Gifts.

I enjoy receiving gifts and, even more so, giving them. But it is with a certain antipathy that I consider the feeding frenzy of the Christmas shopping season. Every night the mall is packed, and on the weekends it is hard for someone like me to move without nearly mowing someone over. But it is not their poor sense in cramming themselves like sardines into the stores that irks me. I am frustrated, rather, by their frustration.

Many of them are buying their presents without any pleasure; they expect little gratefulness. Christmas gifts, instead of being recognized as an act of generosity and sacrifice on behalf of the giver for the sake of their love of the recipient, are seen as due by the receiver; these gifts are what they are owed, by right of merely existing. So much the worse for the giver, should their offering be found wanting, because scorn certainly waits in the wings to belittle their efforts.

Parents, friends, grandparents are held to ransom by expectations, and not by expectations of thoughtfulness. It is not the thought which counts, after all, but volume. I am regularly appalled when the people shopping at work look at an item, doubt whether the intended recipient would like it, but buy it anyway, because they need more for that person. They are stuck outbidding one another, hoping to secure the esteem of their friends and family by lavishing more gifts on them than others.

The ultimate perversion is that these gifts will often be begrudged. They will not be selected and given in spontaneous and exuberant love. The relationship preserved by our present custom is less a mirror of the tender love of God the Father, giving us His only Son, than it is a mirror of the enmity between the IRS and the taxpayer; presents will be given, or there shall be consequences.

There are, of course, many who still give gifts in love and charity, and I sincerely bid them Merry Christmas, but I fear they might be in the minority. The cranky, often rude, people I deal with on a regular basis certainly do not.

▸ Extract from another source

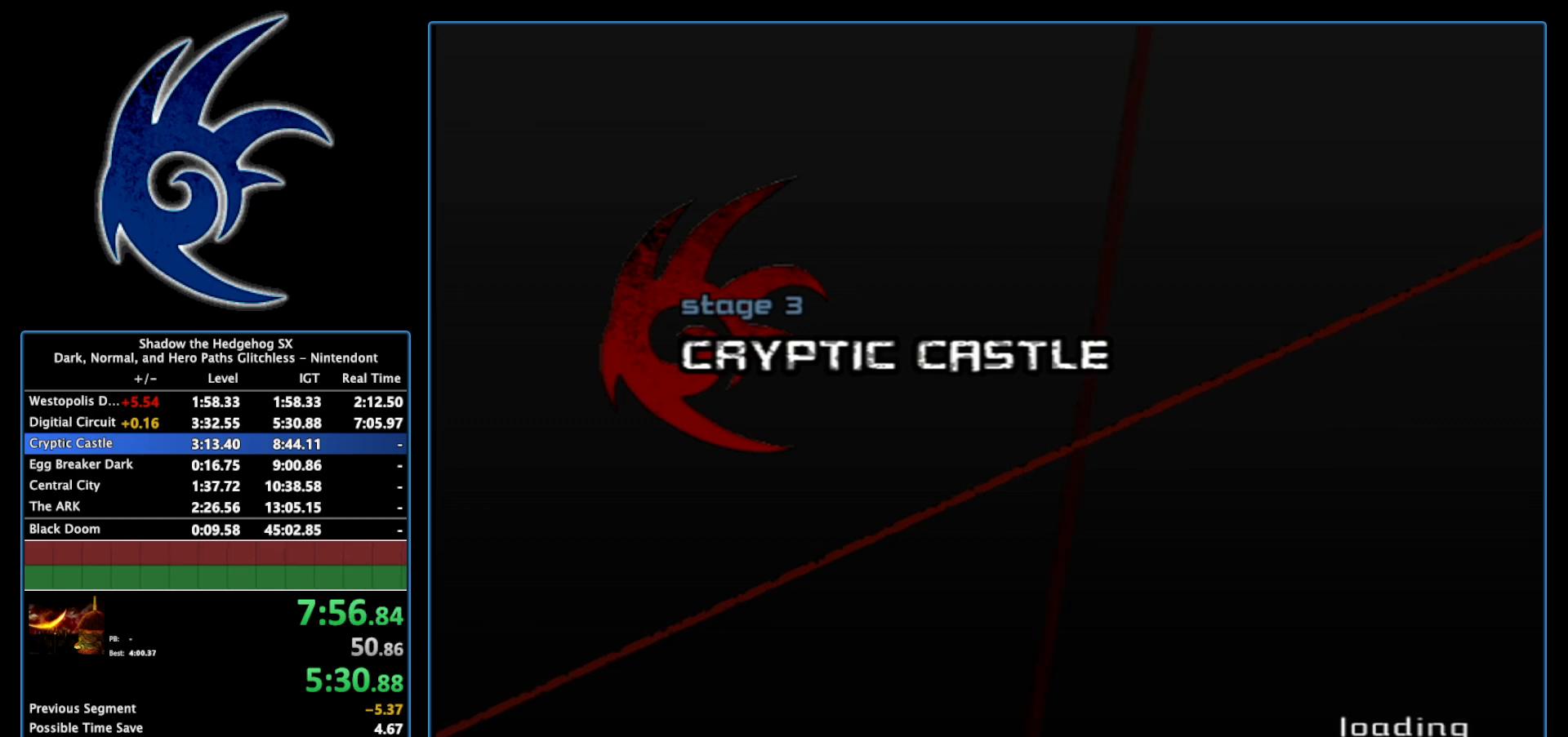
{"buttons": [], "left_stick": "center", "right_stick": "center", "events": [[83, "START", "down"], [233, "START", "up"], [333, "START", "down"], [450, "START", "up"]]}
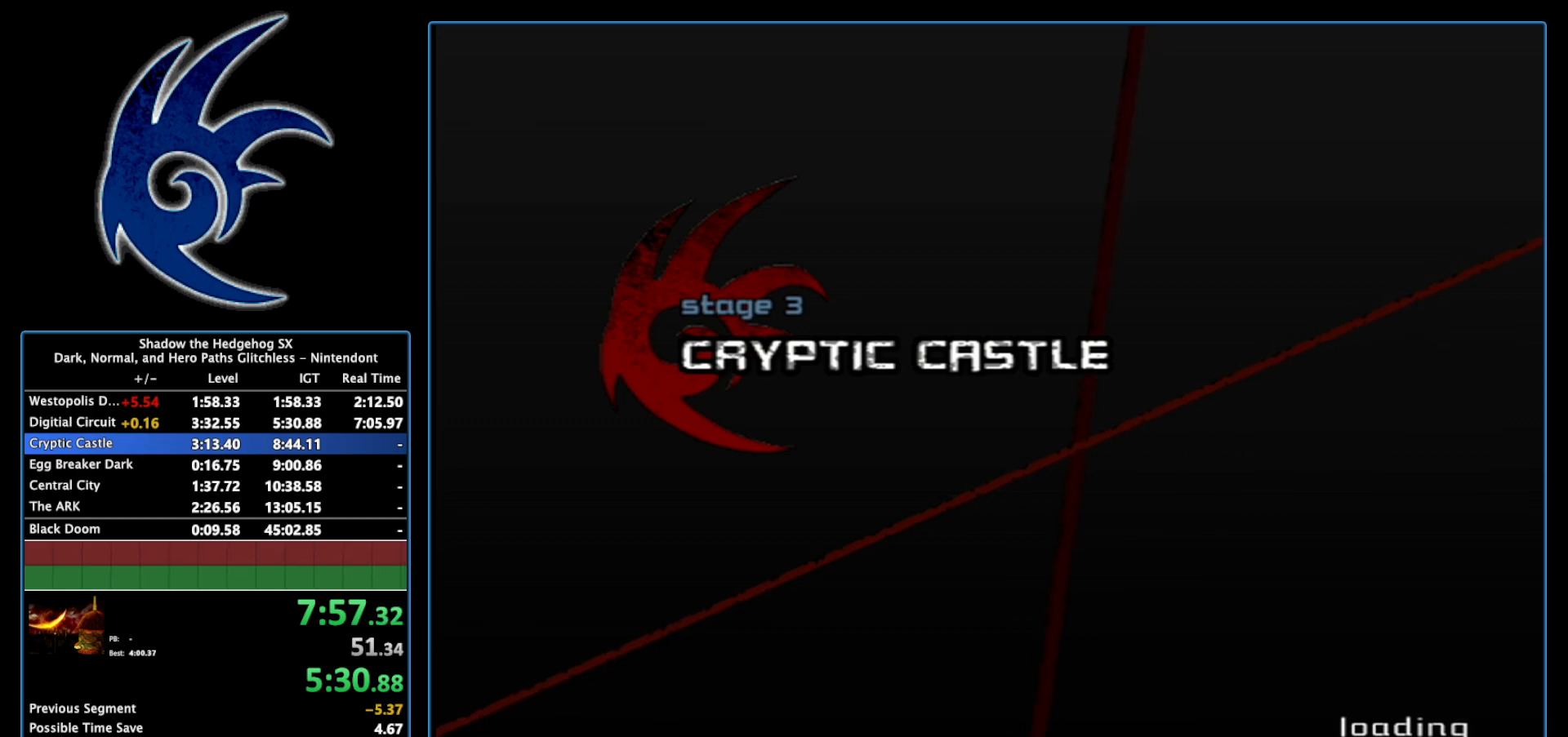
{"buttons": [], "left_stick": "center", "right_stick": "center", "events": [[17, "START", "down"], [183, "START", "up"], [267, "START", "down"], [433, "START", "up"]]}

I love giving and receiving gifts, but the sickness of our present Christmas tradition turns my stomach and makes it difficult to find Christmas spirit.

Humbug.


Comments

  1. Of course we know I am not like other men, extortioners, unjust, adulterers, or even like this tax collector...er, wait.
    What I mean to say is that this year I purchased Christmas gifts with great glee (minus the auto-tuned 25 year old high school students), but I think I'm also pretty fortunate in the people for whom I'm buying gifts. They're all--with a few exceptions--very grateful sorts. :o)

    ReplyDelete
  2. I often feel tempted to use that line.

    I am afraid that I do not have the pleasure of understanding you in your entirety--in your parentheses particularly.

    ReplyDelete
  3. Glee. You live next door to Jacqui and you didn't get a Glee reference?

    ReplyDelete
  4. That would explain it. That is my kill word...we don't use that word around here anymore.